● **Task statement**
Reproduce all of the records below word for word, leaving out the pictures.

● **Material provided**
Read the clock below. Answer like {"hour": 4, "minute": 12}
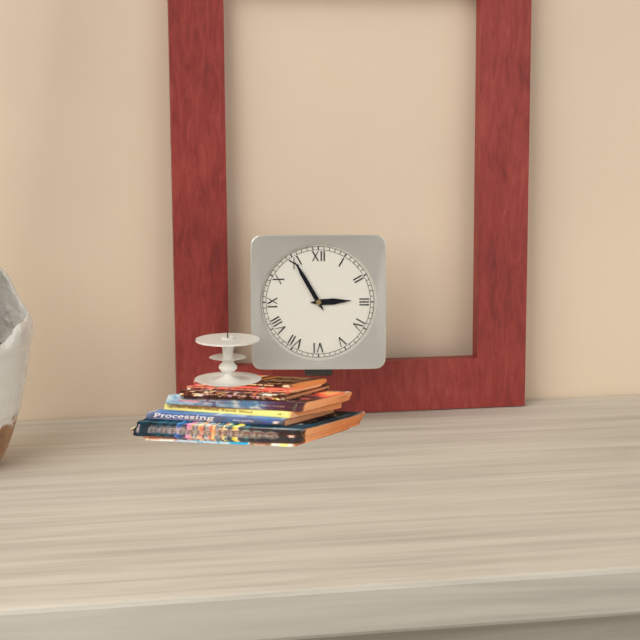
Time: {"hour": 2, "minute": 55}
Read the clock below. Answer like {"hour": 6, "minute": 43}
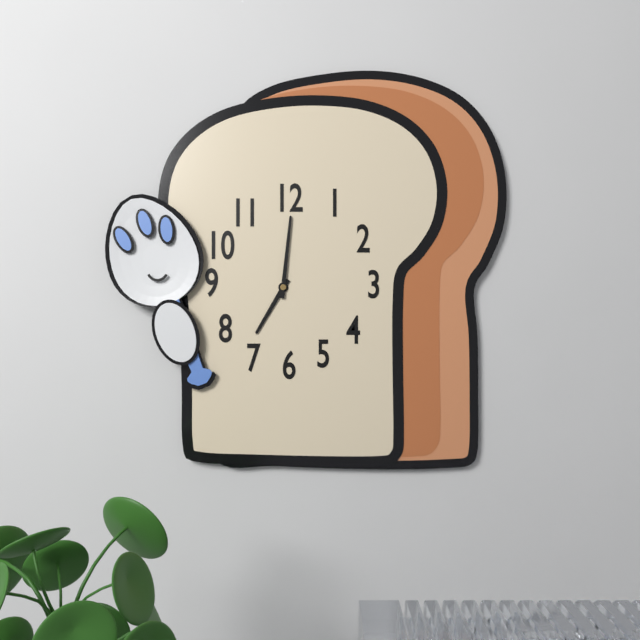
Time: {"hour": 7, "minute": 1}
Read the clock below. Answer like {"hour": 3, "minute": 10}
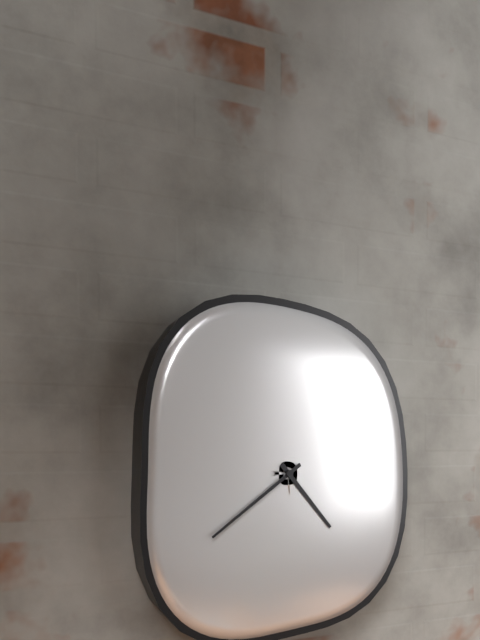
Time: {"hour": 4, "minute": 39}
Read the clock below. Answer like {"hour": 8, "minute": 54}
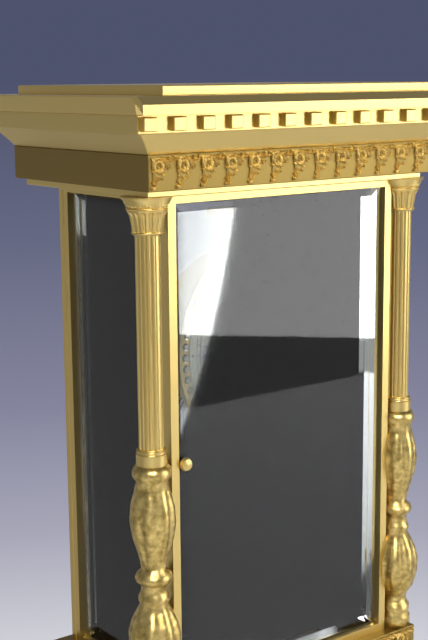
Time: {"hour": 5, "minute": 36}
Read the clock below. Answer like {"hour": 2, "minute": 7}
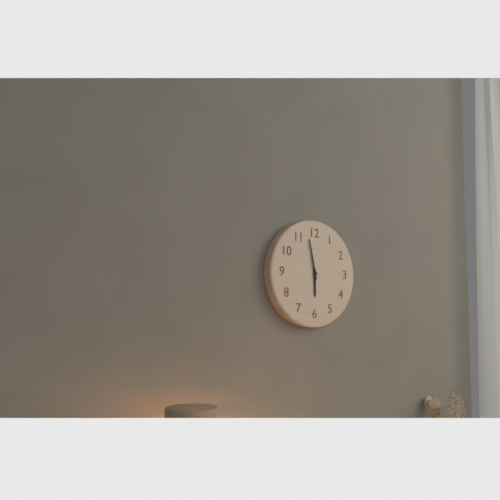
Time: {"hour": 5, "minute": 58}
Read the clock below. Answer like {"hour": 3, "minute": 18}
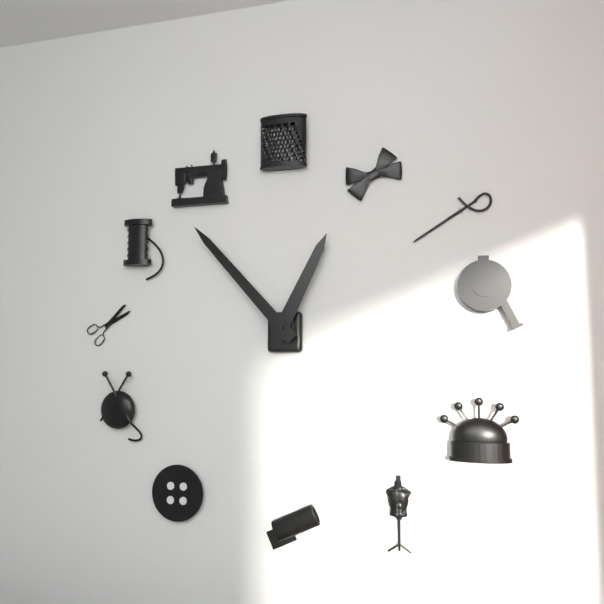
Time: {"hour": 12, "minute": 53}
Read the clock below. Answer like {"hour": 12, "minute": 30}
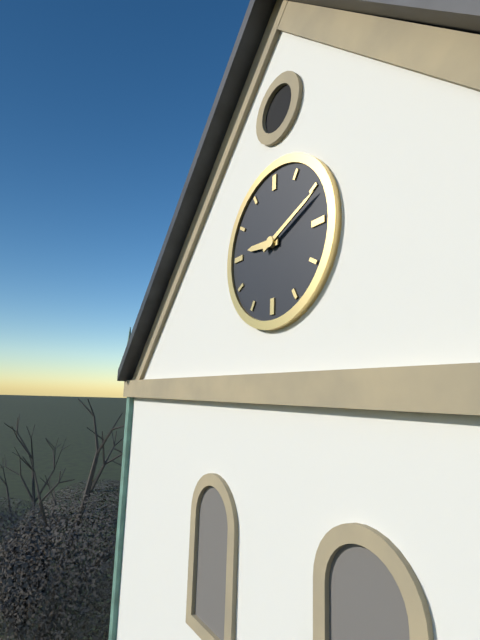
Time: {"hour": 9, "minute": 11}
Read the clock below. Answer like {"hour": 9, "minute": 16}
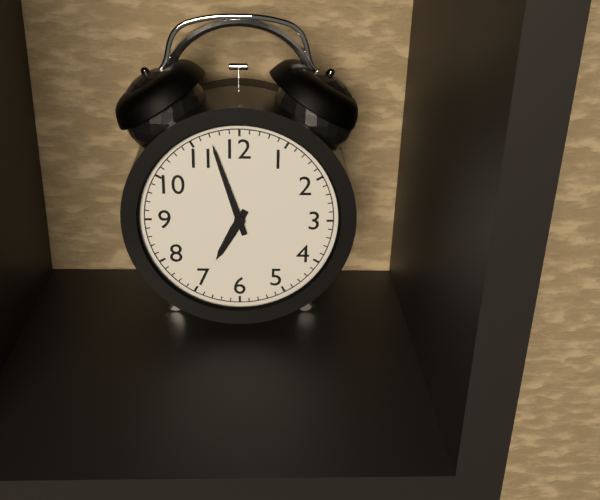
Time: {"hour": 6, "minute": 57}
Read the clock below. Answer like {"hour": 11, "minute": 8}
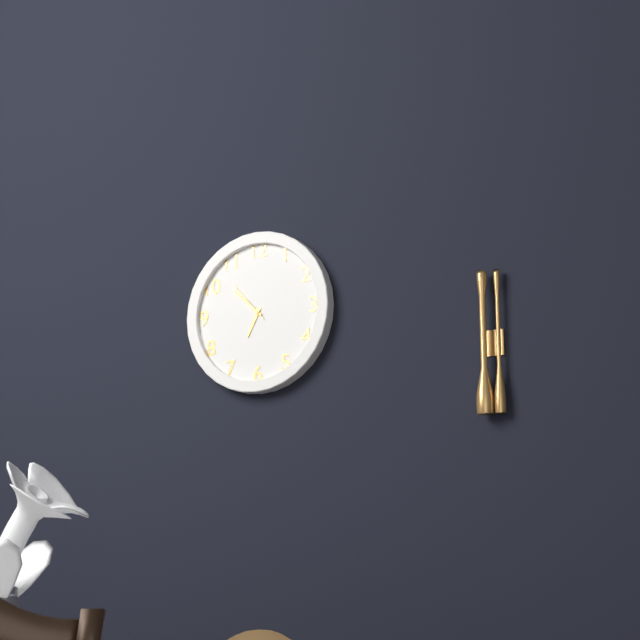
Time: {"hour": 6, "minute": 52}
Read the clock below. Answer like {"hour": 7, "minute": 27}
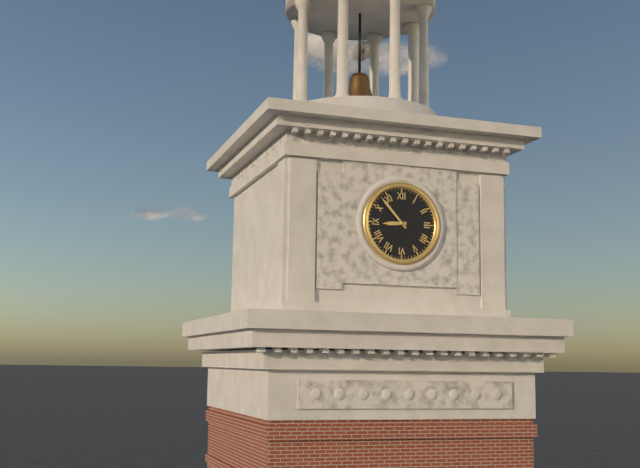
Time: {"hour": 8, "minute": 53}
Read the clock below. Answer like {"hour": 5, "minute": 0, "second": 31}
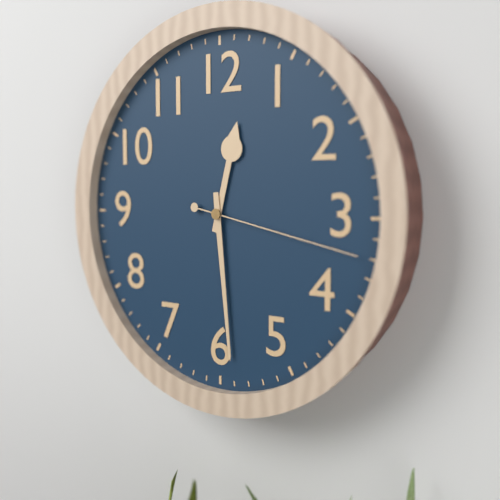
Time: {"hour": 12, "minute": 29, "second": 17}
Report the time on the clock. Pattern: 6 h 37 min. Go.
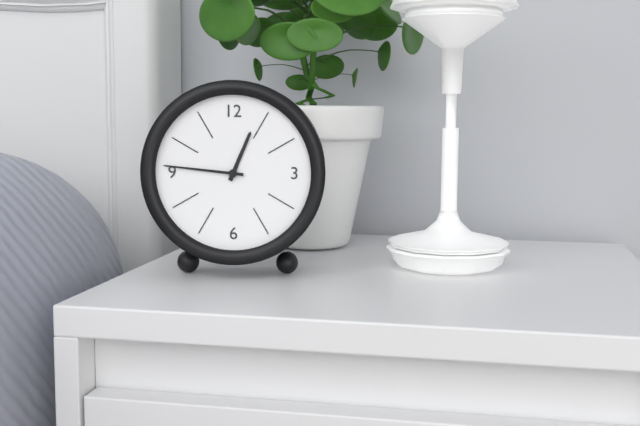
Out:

● **Worked solution**
Read the clock below. Answer like {"hour": 4, "minute": 12}
Time: {"hour": 2, "minute": 55}
Read the clock below. Answer like {"hour": 6, "minute": 43}
Time: {"hour": 7, "minute": 1}
Read the clock below. Answer like {"hour": 3, "minute": 10}
Time: {"hour": 4, "minute": 39}
Read the clock below. Answer like {"hour": 8, "minute": 54}
Time: {"hour": 5, "minute": 36}
Read the clock below. Answer like {"hour": 2, "minute": 7}
Time: {"hour": 5, "minute": 58}
Read the clock below. Answer like {"hour": 3, "minute": 18}
Time: {"hour": 12, "minute": 53}
Read the clock below. Answer like {"hour": 12, "minute": 30}
Time: {"hour": 9, "minute": 11}
Read the clock below. Answer like {"hour": 9, "minute": 16}
Time: {"hour": 6, "minute": 57}
Read the clock below. Answer like {"hour": 11, "minute": 8}
Time: {"hour": 6, "minute": 52}
Read the clock below. Answer like {"hour": 7, "minute": 27}
Time: {"hour": 8, "minute": 53}
Read the clock below. Answer like {"hour": 5, "minute": 0, "second": 31}
Time: {"hour": 12, "minute": 29, "second": 17}
Report the time on the clock. Pattern: 6 h 37 min. Go.
Out:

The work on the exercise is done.